**PROVIDED PASSAGE:**

────────

WCDS hones athletes’ skills amid COVID
Nothing stops the drive of an athlete to outdo their last best-performance. This sentiment is shared by the players on Wakefield Country Day School sports teams, even during this wholly unorthodox year.
When schools were shuttered in the spring, WCDS coaches continued meeting with their players via Zoom to continue to hone players' skills, keep teams as together as possible, and continue to encourage staying fit when eating banana bread was the order of the day.
When spring turned to summer and outdoor gatherings once again became allowed, teams gathered on the fields and worked on endurance and strategy. And now that our doors have reopened to on-campus learning, our teams are back to competing, albeit with some changes.
“With such a large team, and the VDH and CDC rules on high school sports, we decided to divide the varsity volleyball group into two teams, have the teams practice separately, and finally have them compete all season against one another,” says longtime coach, Suzanne Zylonis. “They still get the thrill of competition, get the enormous benefit of playing a team sport, and are working on fitness and skill development.
“Plus, the rest of the student body loves having games where they can show their school spirit, even socially distanced. It's been a win-win for everyone — including us — we're guaranteed to win every game! I thought wearing masks and sanitizing equipment daily would be a real challenge to our athletes, but they haven't given it a second thought, it's just par for the course.”
The middle school and high school soccer and volleyball teams have made the best of the year with little downside, practicing daily and working on new plays.
“When we went virtual last spring, I really missed playing sports with my friends, so I don't care if I have to wear a mask, it's a small price to pay to get to play soccer again, and just be with my friends,” says Will Wofford, 6th grade attacker-mid field on the WCDS soccer team. “I think this season practicing and scrimmaging is really going to pay off when we finally get to compete against other schools again. I can't wait.”
Kindness counts at RCES
Rappahannock County Elementary School recently held a Kindness Counts Spirit Week to conclude Bullying Prevention Month.
The daily themes included "Team Kindness" (sports jersey or panther spirit wear), "Powered by Kindness" (favorite hero), "Dream of Kindness" (pajama day), "Crazy About Kindness" (crazy hair/clothes/socks day), and "Character Counts" (favorite book character).
The students enjoyed the opportunity to show their school spirit while spreading the message of kindness, inclusion, and unity.

────────

**DATASET CONTENT:**

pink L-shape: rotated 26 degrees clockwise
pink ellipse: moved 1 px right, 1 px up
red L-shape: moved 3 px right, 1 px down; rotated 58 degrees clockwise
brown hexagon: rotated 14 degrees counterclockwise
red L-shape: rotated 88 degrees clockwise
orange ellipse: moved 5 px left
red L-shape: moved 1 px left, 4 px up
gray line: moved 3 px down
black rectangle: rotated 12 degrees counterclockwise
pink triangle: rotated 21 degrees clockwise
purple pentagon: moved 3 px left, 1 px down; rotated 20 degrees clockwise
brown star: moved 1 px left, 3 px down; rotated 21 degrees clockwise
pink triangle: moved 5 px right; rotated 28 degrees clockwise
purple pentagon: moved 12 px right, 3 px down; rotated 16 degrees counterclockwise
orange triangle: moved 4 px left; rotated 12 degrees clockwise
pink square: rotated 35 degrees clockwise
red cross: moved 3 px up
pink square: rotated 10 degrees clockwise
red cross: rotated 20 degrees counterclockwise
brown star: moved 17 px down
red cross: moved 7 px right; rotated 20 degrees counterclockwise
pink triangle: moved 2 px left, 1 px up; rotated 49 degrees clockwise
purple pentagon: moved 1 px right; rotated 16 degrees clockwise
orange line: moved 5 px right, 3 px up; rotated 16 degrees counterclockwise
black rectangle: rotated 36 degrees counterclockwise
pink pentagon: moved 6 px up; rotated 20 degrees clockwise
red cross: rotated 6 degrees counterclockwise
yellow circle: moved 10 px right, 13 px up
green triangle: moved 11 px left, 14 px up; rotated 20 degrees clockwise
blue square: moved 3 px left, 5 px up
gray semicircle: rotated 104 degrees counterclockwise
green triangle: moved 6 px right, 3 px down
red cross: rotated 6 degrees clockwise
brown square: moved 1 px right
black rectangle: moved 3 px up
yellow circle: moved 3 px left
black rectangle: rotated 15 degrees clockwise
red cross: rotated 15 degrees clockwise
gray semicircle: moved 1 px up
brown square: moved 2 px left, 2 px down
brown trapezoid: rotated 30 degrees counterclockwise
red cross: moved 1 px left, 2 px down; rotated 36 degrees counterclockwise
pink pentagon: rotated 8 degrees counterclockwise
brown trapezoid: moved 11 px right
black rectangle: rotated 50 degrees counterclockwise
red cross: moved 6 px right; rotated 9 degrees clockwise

────────

**REQUIRED TASKS:**
- 1) Answer these questions from the school news text, one answer per line, marked like the questions.
(a) Into how many teams was the varsity volleyball group divided?
(b) What grade is Will Wofford in?
(c) Which daily theme of the Kindness Counts Spirit Week was pajama day?
- 2) Write the next part of the school news text, picking up after its final sentence.

**YOUR RESPONSES:**
- 1)
(a) Two
(b) 6th grade
(c) "Dream of Kindness"

- 2)
According to RCPS School Psychologist Kathy Zehr Rhodes: “Students and teachers alike participated in Friday's theme, Character Counts, with creativity and enthusiasm. Several primary students entered the school carrying a book representing the character they chose to personify ...
“What a positive way to build relationships within our school community!”
— Holly Jenkins
LFCC can helps with COVID fallout
“If you have lost your job, or seen a reduction in your hours and paycheck, Virginia’s community colleges want to help you,” said Glenn DuBois, Chancellor of the Virginia Community College System.
The new Re-Employing Virginians (REV) initiative will provide scholarships to eligible individuals to enroll in a workforce or community college program in five essential industries: health care, information technology, skilled trades, public safety, and early childhood education.
“Virginians who have been furloughed, had hours reduced, or lost a job because of the pandemic are struggling and wondering what the future holds,” said Gov. Ralph Northam. “Investing in programs that help people develop skills in high-demand fields is a win for workers, employers, and our economy. As we focus on recovering from the impacts of the global pandemic, the new REV initiative will give Virginians the resources they need to get back on their feet and help ensure that our Commonwealth emerges from this public health crisis even stronger than we were before.”
The initiative will provide one-time REV scholarships of $3,000 to register in a qualifying full-time workforce program and $1,500 to register part-time or in a short-term, noncredit training program. The Virginia Community College System (VCCS) and Northern Virginia and Hampton Roads Local Workforce Development Areas will administer the CARES Act funding for the REV initiative, with $27 million allocated to VCCS for statewide programs and $3 million for the two workforce areas.